More “the government has expressed its wish not to modify the PLFSS (bill on the financing of social security), this is extremely clear and we have taken note of this”the president of the RN group in the Assembly, Marine Le Pen, told AFP on Sunday.
“The National Rally will activate the voting mechanism of the weapon of censorship, except obviously, last minute miracle, if Michel Barnier were to review his copy by 3 p.m. But I have little hope that he will be touched by grace”, declared the party president, Jordan Bardella, on RTL on Monday.
Bad news for growth
In an increasingly febrile political climate, the Prime Minister remains “open to dialogue as it has been from the beginning », said those around him. If the government collapses, “this could lead to budget cuts and other austerity measures that could harm economic growth”anticipates Kathleen Brooks, the XTB.
Furthermore, a new election in 2025 could bring the RN to power. However, the analyst doubts that this party will be able to reduce the French public deficit, currently above 6% of GDP.
“Poor economic data and the prospect of significant rate cuts from the European Central Bank (ECB) next year are also adding to the pressure” on the European currency, adds Kathleen Brooks.
The Minister of the Economy Antoine Armand called on Saturday “ each to [prendre] his responsibilities ». « The absence of a budget and political instability would lead to a sudden and substantial increase in the costs of financing French debt », argued the minister during a press briefing the day after France's rating was maintained by the S&P agency.

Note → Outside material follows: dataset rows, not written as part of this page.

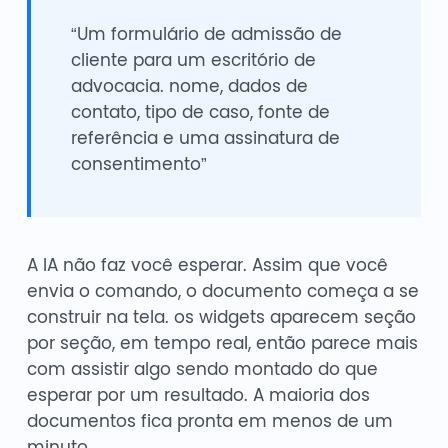
“Um formulário de admissão de
cliente para um escritório de
advocacia. nome, dados de
contato, tipo de caso, fonte de
referência e uma assinatura de
consentimento”
A IA não faz você esperar. Assim que você
envia o comando, o documento começa a se
construir na tela. os widgets aparecem seção
por seção, em tempo real, então parece mais
com assistir algo sendo montado do que
esperar por um resultado. A maioria dos
documentos fica pronta em menos de um
minuto.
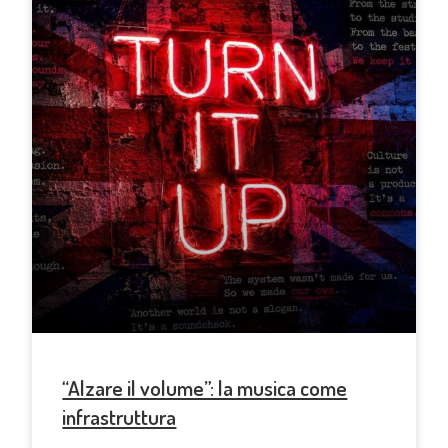
“Alzare il volume”: la musica come
infrastruttura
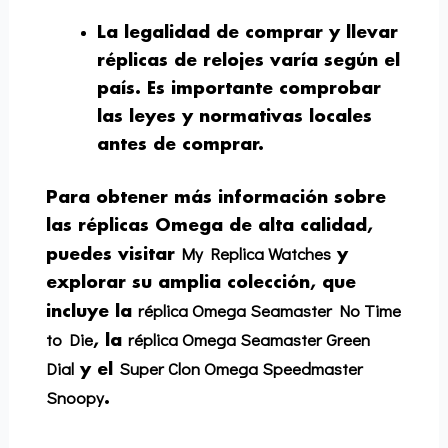
La legalidad de comprar y llevar
réplicas de relojes varía según el
país. Es importante comprobar
las leyes y normativas locales
antes de comprar.
Para obtener más información sobre
las réplicas Omega de alta calidad,
My Replica Watches
puedes visitar
y
explorar su amplia colección, que
réplica Omega Seamaster No Time
incluye la
to Die
réplica Omega Seamaster Green
, la
Dial
Super Clon Omega Speedmaster
y el
Snoopy
.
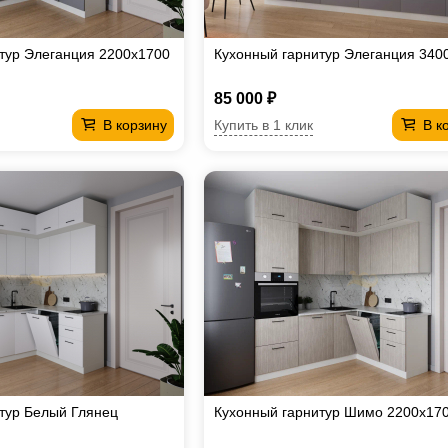
тур Элеганция 2200х1700
Кухонный гарнитур Элеганция 340
85 000 ₽
Купить в 1 клик
В корзину
В к
тур Белый Глянец
Кухонный гарнитур Шимо 2200х17
Ф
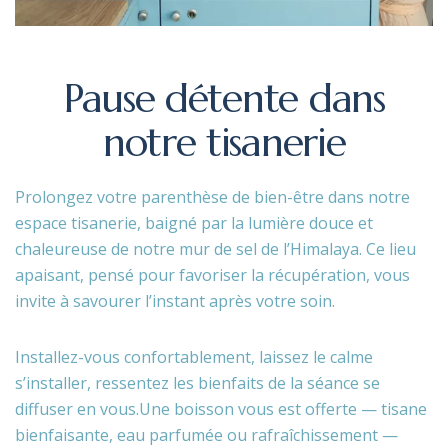
Pause
détente
dans
notre
tisanerie
Prolongez votre parenthèse de bien-être dans notre
espace tisanerie, baigné par la lumière douce et
chaleureuse de notre mur de sel de l’Himalaya. Ce lieu
apaisant, pensé pour favoriser la récupération, vous
invite à savourer l’instant après votre soin.
Installez-vous confortablement, laissez le calme
s’installer, ressentez les bienfaits de la séance se
diffuser en vous.
Une boisson vous est offerte — tisane
bienfaisante, eau parfumée ou rafraîchissement —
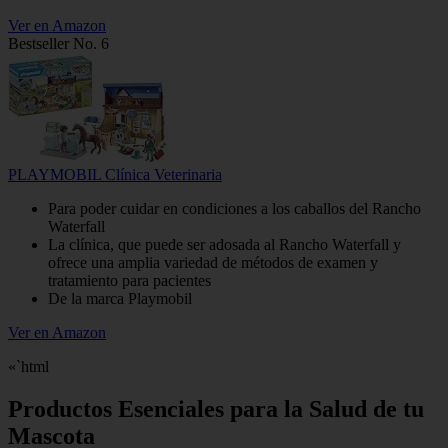
Ver en Amazon
Bestseller No. 6
PLAYMOBIL Clínica Veterinaria
Para poder cuidar en condiciones a los caballos del Rancho
Waterfall
La clínica, que puede ser adosada al Rancho Waterfall y
ofrece una amplia variedad de métodos de examen y
tratamiento para pacientes
De la marca Playmobil
Ver en Amazon
«`html
Productos Esenciales para la Salud de tu
Mascota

French debt: markets on the verge of a nervous breakdown
In the event of government censorship, “ our credit would be reached », Estimated for his part the first president of the Court of Auditors, Pierre Moscovici, in an interview with La Tribune Sunday. « When we objectively examine the different scenarios, we see that we must not fall into catastrophism, but neither should we take cheap reassurance “, he continued. Before alerting:
« The cost of our debt is now higher than that of the Greek debt. This degrades our credit and credibility, and could get worse ».

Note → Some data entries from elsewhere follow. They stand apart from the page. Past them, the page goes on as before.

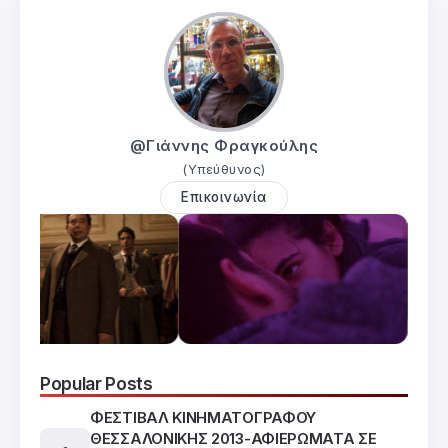
@Γιάννης Φραγκούλης
(Υπεύθυνος)
Επικοινωνία
Popular Posts
ΦΕΣΤΙΒΑΛ ΚΙΝΗΜΑΤΟΓΡΑΦΟΥ
ΘΕΣΣΑΛΟΝΙΚΗΣ 2013-ΑΦΙΕΡΩΜΑΤΑ ΣΕ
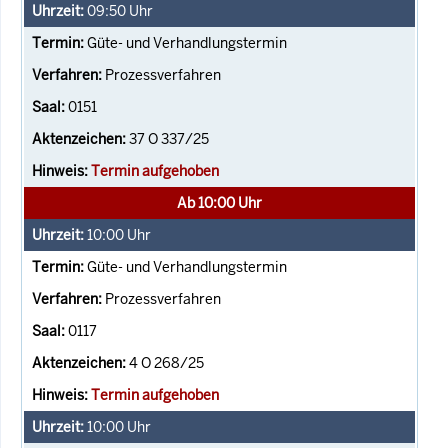
09:50
Uhr
Güte- und Verhandlungstermin
Prozessverfahren
0151
37 O 337/25
Termin aufgehoben
Ab 10:00 Uhr
10:00
Uhr
Güte- und Verhandlungstermin
Prozessverfahren
0117
4 O 268/25
Termin aufgehoben
10:00
Uhr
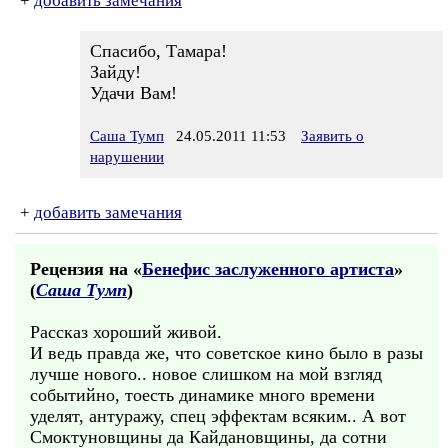
+
добавить замечания
Спасибо, Тамара!
Зайду!
Удачи Вам!
Саша Тумп
24.05.2011 11:53
Заявить о
нарушении
+
добавить замечания
Рецензия на «
Бенефис заслуженного артиста
»
(
Саша Тумп
)
Рассказ хороший живой.
И ведь правда же, что советское кино было в разы
лучше нового.. новое слишком на мой взгляд
событийно, тоесть динамике много времени
уделят, антуражу, спец эффектам всяким.. А вот
Смоктуновщины да Кайдановщины, да сотни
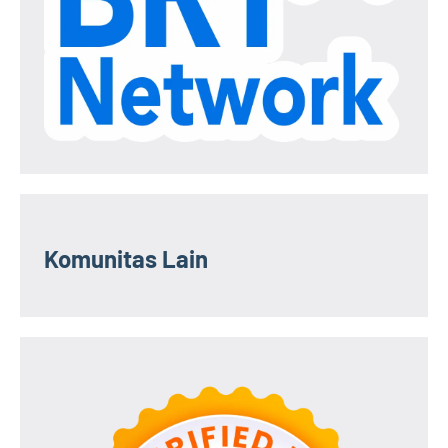
Komunitas Lain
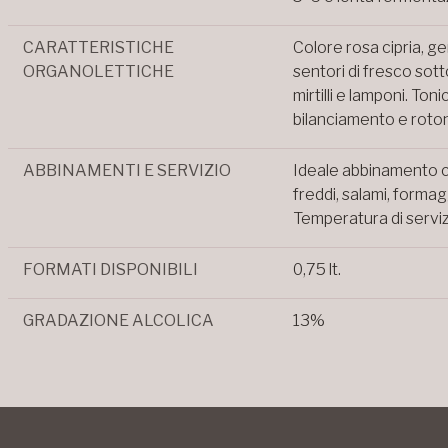
CARATTERISTICHE
Colore rosa cipria, ge
ORGANOLETTICHE
sentori di fresco so
mirtilli e lamponi. To
bilanciamento e roton
ABBINAMENTI E SERVIZIO
Ideale abbinamento c
freddi, salami, forma
Temperatura di serviz
FORMATI DISPONIBILI
0,75 lt.
GRADAZIONE ALCOLICA
13%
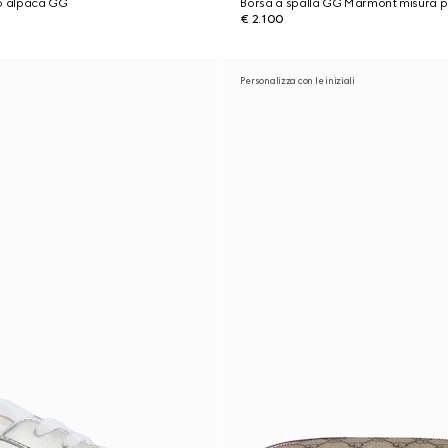
to alpaca GG
Borsa a spalla GG Marmont misura p
€ 2.100
Personalizza con le iniziali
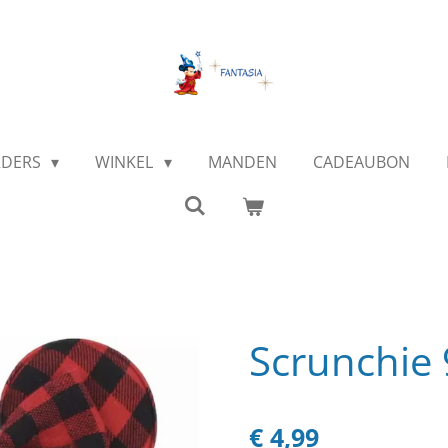
RDERS
WINKEL
MANDEN
CADEAUBON
Scrunchie
€ 4,99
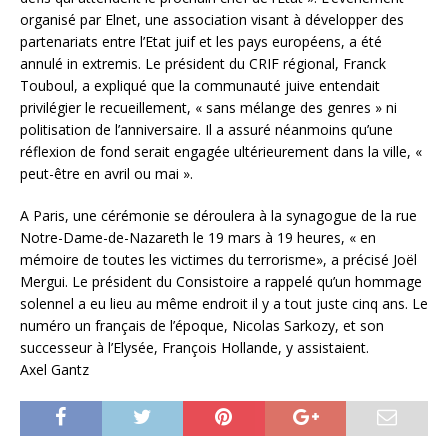
organisé par Elnet, une association visant à développer des
partenariats entre l’Etat juif et les pays européens, a été
annulé in extremis. Le président du CRIF régional, Franck
Touboul, a expliqué que la communauté juive entendait
privilégier le recueillement, « sans mélange des genres » ni
politisation de l’anniversaire. Il a assuré néanmoins qu’une
réflexion de fond serait engagée ultérieurement dans la ville, «
peut-être en avril ou mai ».
A Paris, une cérémonie se déroulera à la synagogue de la rue
Notre-Dame-de-Nazareth le 19 mars à 19 heures, « en
mémoire de toutes les victimes du terrorisme», a précisé Joël
Mergui. Le président du Consistoire a rappelé qu’un hommage
solennel a eu lieu au même endroit il y a tout juste cinq ans. Le
numéro un français de l’époque, Nicolas Sarkozy, et son
successeur à l’Elysée, François Hollande, y assistaient.
Axel Gantz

The dollar exceeds the pound
Furthermore, the dollar gained 0.10% against the British currency at 12:45 p.m. (Paris time), at 0.7861 pounds per dollar, supported by recent statements by Donald Trump on his Truth Social network. The president-elect threatened Saturday to impose customs duties “100%” to the nine BRICS countries, including Brazil, Russia, India, China and South Africa, which are considering creating their own common currency to do without the dollar, currently the reference currency for world trade.
“This means that from today, the dominance of the dollar is no longer voluntary, but imposed by the United States”estimates Ulrich Leuchtmann, analyst at Commerzbank. Last week, Donald Trump had already said he wanted to impose customs duties of 25% on all products imported into the United States on Mexico and Canada.